Mobile industry naysays bullish NFC forecasts
Industry executives don't see the technology being mainstream for payments for 2-5 years, despite analyst predictions
Published: 9 March, 2012
Industry forecasts often sound like wishful thinking to those at the coalface of a new market, and NFC-based mobile payments are among the technologies which invite the most controversy. According to Juniper Research, the value of NFC-enabled transactions will treble by 2015 to reach $74bn worldwide, but in a survey of mobile industry executives, most did not expect these payments to be mainstream for another 2-5 years - which gives a very small window to achieve such huge growth.
The more cautious outlook came from a survey conducted by Sybase365 at last week's Mobile World Congress. It found that 81% of respondents did not think NFC would become a driver of widespread adoption of m-payments until 2014-2017, or even later. Fewer than 10% thought NFC payments would become mainstream within the next year.

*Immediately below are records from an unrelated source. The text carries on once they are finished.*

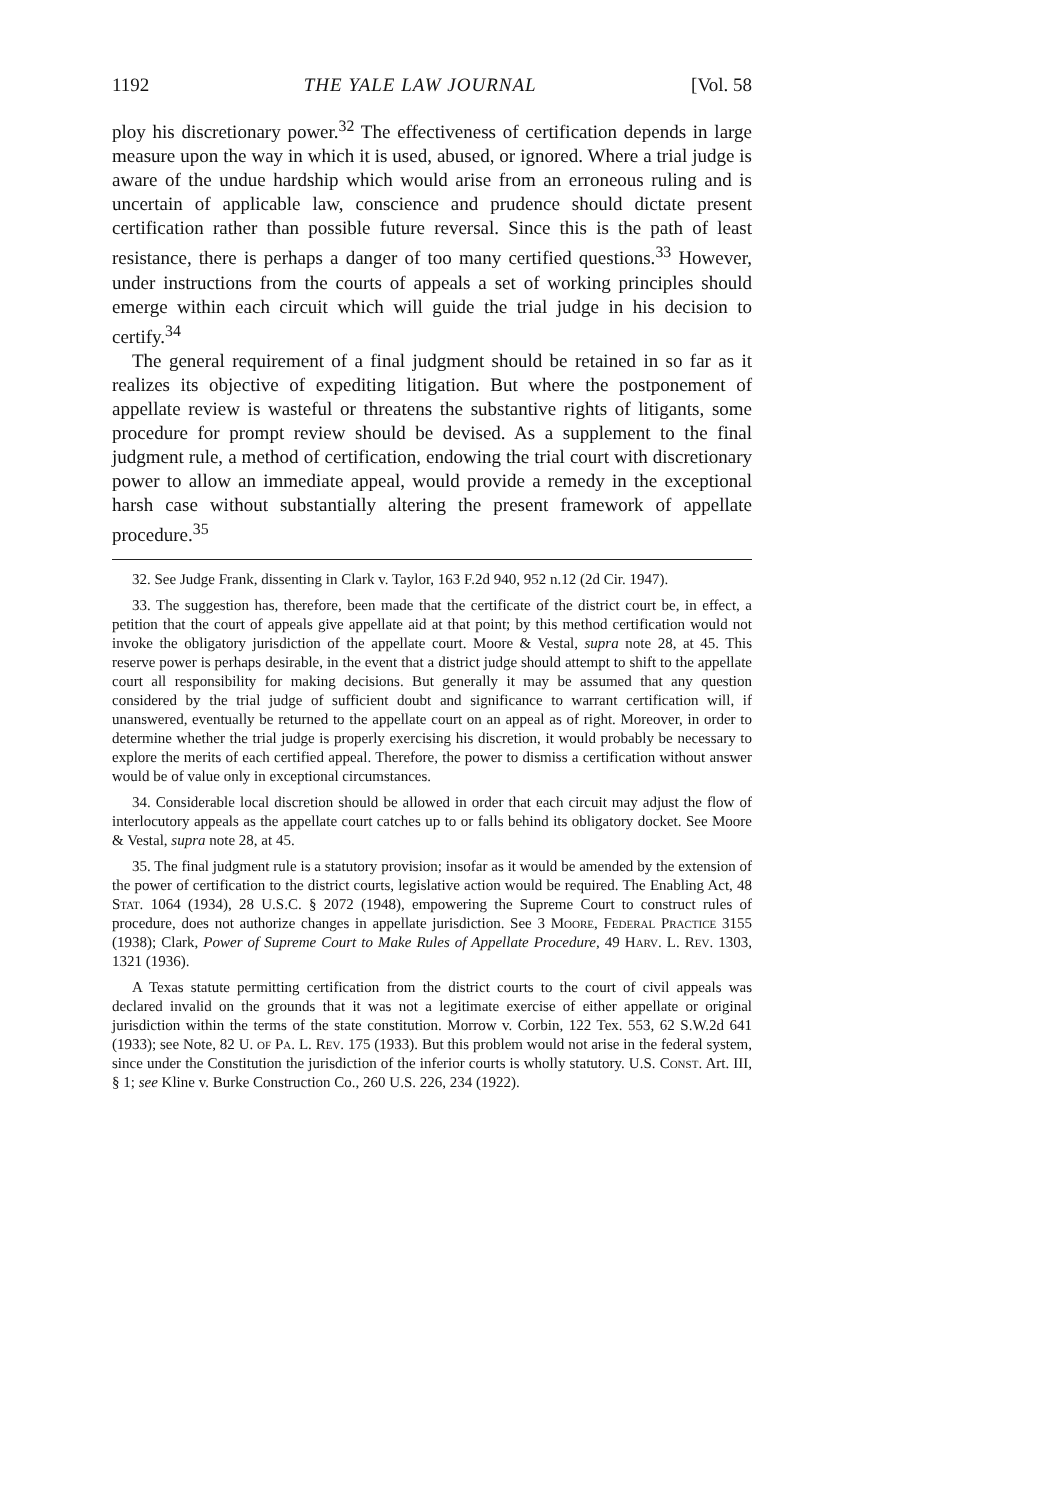1192 THE YALE LAW JOURNAL [Vol. 58
ploy his discretionary power.<sup>32</sup> The effectiveness of certification depends in large measure upon the way in which it is used, abused, or ignored. Where a trial judge is aware of the undue hardship which would arise from an erroneous ruling and is uncertain of applicable law, conscience and prudence should dictate present certification rather than possible future reversal. Since this is the path of least resistance, there is perhaps a danger of too many certified questions.<sup>33</sup> However, under instructions from the courts of appeals a set of working principles should emerge within each circuit which will guide the trial judge in his decision to certify.<sup>34</sup>
The general requirement of a final judgment should be retained in so far as it realizes its objective of expediting litigation. But where the postponement of appellate review is wasteful or threatens the substantive rights of litigants, some procedure for prompt review should be devised. As a supplement to the final judgment rule, a method of certification, endowing the trial court with discretionary power to allow an immediate appeal, would provide a remedy in the exceptional harsh case without substantially altering the present framework of appellate procedure.<sup>35</sup>
32. See Judge Frank, dissenting in Clark v. Taylor, 163 F.2d 940, 952 n.12 (2d Cir. 1947).
33. The suggestion has, therefore, been made that the certificate of the district court be, in effect, a petition that the court of appeals give appellate aid at that point; by this method certification would not invoke the obligatory jurisdiction of the appellate court. Moore & Vestal, supra note 28, at 45. This reserve power is perhaps desirable, in the event that a district judge should attempt to shift to the appellate court all responsibility for making decisions. But generally it may be assumed that any question considered by the trial judge of sufficient doubt and significance to warrant certification will, if unanswered, eventually be returned to the appellate court on an appeal as of right. Moreover, in order to determine whether the trial judge is properly exercising his discretion, it would probably be necessary to explore the merits of each certified appeal. Therefore, the power to dismiss a certification without answer would be of value only in exceptional circumstances.
34. Considerable local discretion should be allowed in order that each circuit may adjust the flow of interlocutory appeals as the appellate court catches up to or falls behind its obligatory docket. See Moore & Vestal, supra note 28, at 45.
35. The final judgment rule is a statutory provision; insofar as it would be amended by the extension of the power of certification to the district courts, legislative action would be required. The Enabling Act, 48 Stat. 1064 (1934), 28 U.S.C. § 2072 (1948), empowering the Supreme Court to construct rules of procedure, does not authorize changes in appellate jurisdiction. See 3 Moore, Federal Practice 3155 (1938); Clark, Power of Supreme Court to Make Rules of Appellate Procedure, 49 Harv. L. Rev. 1303, 1321 (1936).
A Texas statute permitting certification from the district courts to the court of civil appeals was declared invalid on the grounds that it was not a legitimate exercise of either appellate or original jurisdiction within the terms of the state constitution. Morrow v. Corbin, 122 Tex. 553, 62 S.W.2d 641 (1933); see Note, 82 U. of Pa. L. Rev. 175 (1933). But this problem would not arise in the federal system, since under the Constitution the jurisdiction of the inferior courts is wholly statutory. U.S. Const. Art. III, § 1; see Kline v. Burke Construction Co., 260 U.S. 226, 234 (1922).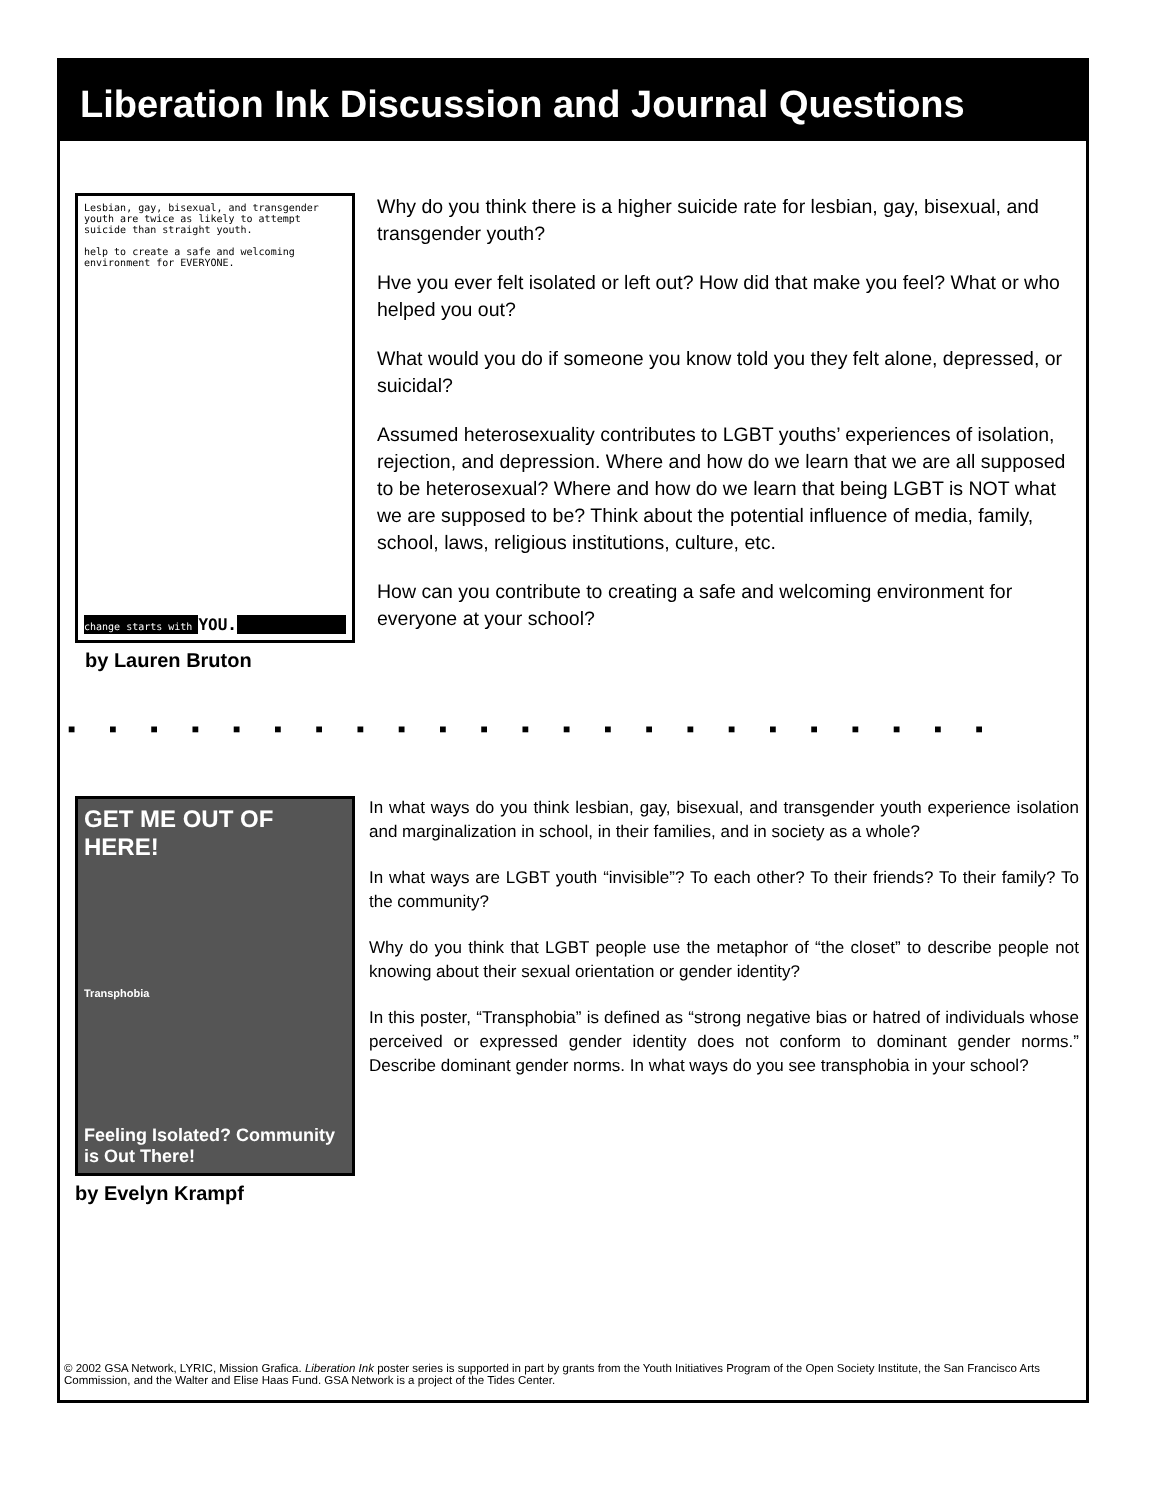Liberation Ink Discussion and Journal Questions
Lesbian, gay, bisexual, and transgender youth are twice as likely to attempt suicide than straight youth.
help to create a safe and welcoming environment for EVERYONE.
change starts with YOU.
by Lauren Bruton
Why do you think there is a higher suicide rate for lesbian, gay, bisexual, and transgender youth?
Hve you ever felt isolated or left out? How did that make you feel? What or who helped you out?
What would you do if someone you know told you they felt alone, depressed, or suicidal?
Assumed heterosexuality contributes to LGBT youths’ experiences of isolation, rejection, and depression. Where and how do we learn that we are all supposed to be heterosexual? Where and how do we learn that being LGBT is NOT what we are supposed to be? Think about the potential influence of media, family, school, laws, religious institutions, culture, etc.
How can you contribute to creating a safe and welcoming environment for everyone at your school?
■■■■■■■■■■■■■■■■■■■■■■■
GET ME OUT OF HERE!
Transphobia
Feeling Isolated? Community is Out There!
by Evelyn Krampf
In what ways do you think lesbian, gay, bisexual, and transgender youth experience isolation and marginalization in school, in their families, and in society as a whole?
In what ways are LGBT youth “invisible”? To each other? To their friends? To their family? To the community?
Why do you think that LGBT people use the metaphor of “the closet” to describe people not knowing about their sexual orientation or gender identity?
In this poster, “Transphobia” is defined as “strong negative bias or hatred of individuals whose perceived or expressed gender identity does not conform to dominant gender norms.” Describe dominant gender norms. In what ways do you see transphobia in your school?
© 2002 GSA Network, LYRIC, Mission Grafica. Liberation Ink poster series is supported in part by grants from the Youth Initiatives Program of the Open Society Institute, the San Francisco Arts Commission, and the Walter and Elise Haas Fund. GSA Network is a project of the Tides Center.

This is borne out by the policies of many large device and platform makers. Although Google has pushed ahead with its Wallet service, in a bid to lead the move to m-payments, this is still available only with one handset and one operator, and only in the US. Nokia has been a long time NFC enthusiast, but for now, mainly focuses on the 'unbanked' in emerging economies, and on non-payments applications such as person-to-person data exchange or ticketing.
One of the brakes on m-payments growth, according to the study, is consumer nervousness about security, with 38% of respondents saying this will be a major obstacle. "Mobile payments are arguably the leading topic of discussion in the mobile commerce ecosystem," said John Sims, president of Sybase 365, a unit of SAP. The company aims to take a role as an integrator and enabler, bringing operators, financial institutions and enterprises together to devise best practice and create platforms for m-payments adoption.

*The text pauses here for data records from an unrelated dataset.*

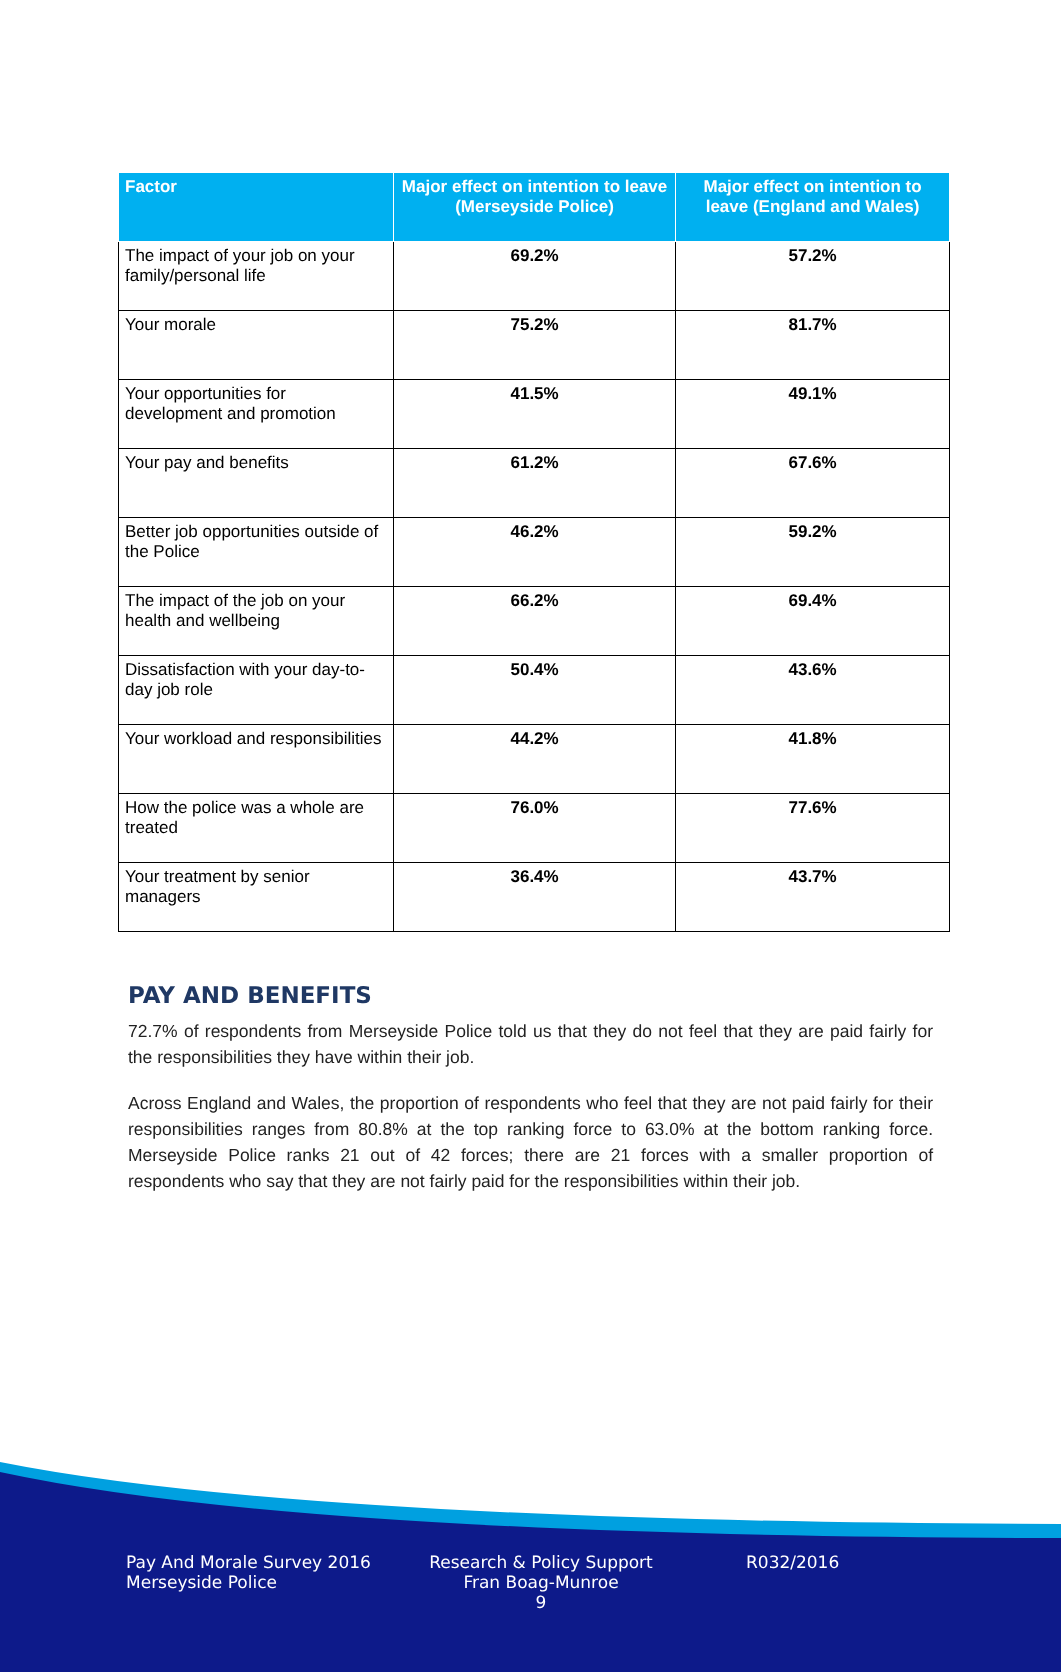| Factor | Major effect on intention to leave (Merseyside Police) | Major effect on intention to leave (England and Wales) |
| --- | --- | --- |
| The impact of your job on your family/personal life | 69.2% | 57.2% |
| Your morale | 75.2% | 81.7% |
| Your opportunities for development and promotion | 41.5% | 49.1% |
| Your pay and benefits | 61.2% | 67.6% |
| Better job opportunities outside of the Police | 46.2% | 59.2% |
| The impact of the job on your health and wellbeing | 66.2% | 69.4% |
| Dissatisfaction with your day-to-day job role | 50.4% | 43.6% |
| Your workload and responsibilities | 44.2% | 41.8% |
| How the police was a whole are treated | 76.0% | 77.6% |
| Your treatment by senior managers | 36.4% | 43.7% |
PAY AND BENEFITS
72.7% of respondents from Merseyside Police told us that they do not feel that they are paid fairly for the responsibilities they have within their job.
Across England and Wales, the proportion of respondents who feel that they are not paid fairly for their responsibilities ranges from 80.8% at the top ranking force to 63.0% at the bottom ranking force. Merseyside Police ranks 21 out of 42 forces; there are 21 forces with a smaller proportion of respondents who say that they are not fairly paid for the responsibilities within their job.
Pay And Morale Survey 2016
Merseyside Police
Research & Policy Support
Fran Boag-Munroe
9
R032/2016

According to 26% of the respondents, mobile operators will be important catalysts in driving m-payments, while 24% think banks will take the lead role, and 19% favour web platforms like Amazon, PayPal or Groupon. Non-NFC options will be more important in the short term, including remote mobile payments.
"Material advances for mobile payments will only come about when banks, operators and retailers can converge on a business model, and with it true industry interoperability, leading to a widely embraced mobile payments system," said Sims.

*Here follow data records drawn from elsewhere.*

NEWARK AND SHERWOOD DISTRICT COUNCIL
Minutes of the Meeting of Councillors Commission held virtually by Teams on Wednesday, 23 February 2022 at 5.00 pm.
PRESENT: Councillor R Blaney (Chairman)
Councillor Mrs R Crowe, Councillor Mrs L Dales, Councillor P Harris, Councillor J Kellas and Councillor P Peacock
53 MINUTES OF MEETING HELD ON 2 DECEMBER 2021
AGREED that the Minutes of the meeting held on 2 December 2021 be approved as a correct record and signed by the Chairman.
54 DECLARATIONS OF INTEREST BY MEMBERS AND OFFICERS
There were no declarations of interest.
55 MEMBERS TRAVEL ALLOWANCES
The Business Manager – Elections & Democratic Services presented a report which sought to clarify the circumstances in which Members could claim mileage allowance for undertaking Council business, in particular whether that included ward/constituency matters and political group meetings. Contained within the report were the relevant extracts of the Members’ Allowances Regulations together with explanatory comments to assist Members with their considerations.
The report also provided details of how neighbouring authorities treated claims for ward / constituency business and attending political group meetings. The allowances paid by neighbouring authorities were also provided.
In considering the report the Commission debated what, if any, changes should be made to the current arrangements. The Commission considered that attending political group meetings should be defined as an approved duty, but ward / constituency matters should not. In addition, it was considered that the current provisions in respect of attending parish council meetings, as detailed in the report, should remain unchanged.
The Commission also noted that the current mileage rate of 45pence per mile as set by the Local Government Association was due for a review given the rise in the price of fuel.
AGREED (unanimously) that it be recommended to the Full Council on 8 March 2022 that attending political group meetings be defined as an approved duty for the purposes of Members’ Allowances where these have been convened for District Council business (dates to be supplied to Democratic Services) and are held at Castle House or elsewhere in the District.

Juniper remains upbeat, however, seeing NFC as "one of the principal drivers of the broader m-commerce market". Senior analyst David Snow told TotalTelecom m-commerce is about more than NFC though, saying: "The top three growth rates in order are mobile coupons, then money transfer, then NFC. Four of these segments - money transfer, physical goods, NFC, and coupons - will more than treble in transaction value over the next three years, while digital goods, banking, and tickets will still, on average, double over the same period."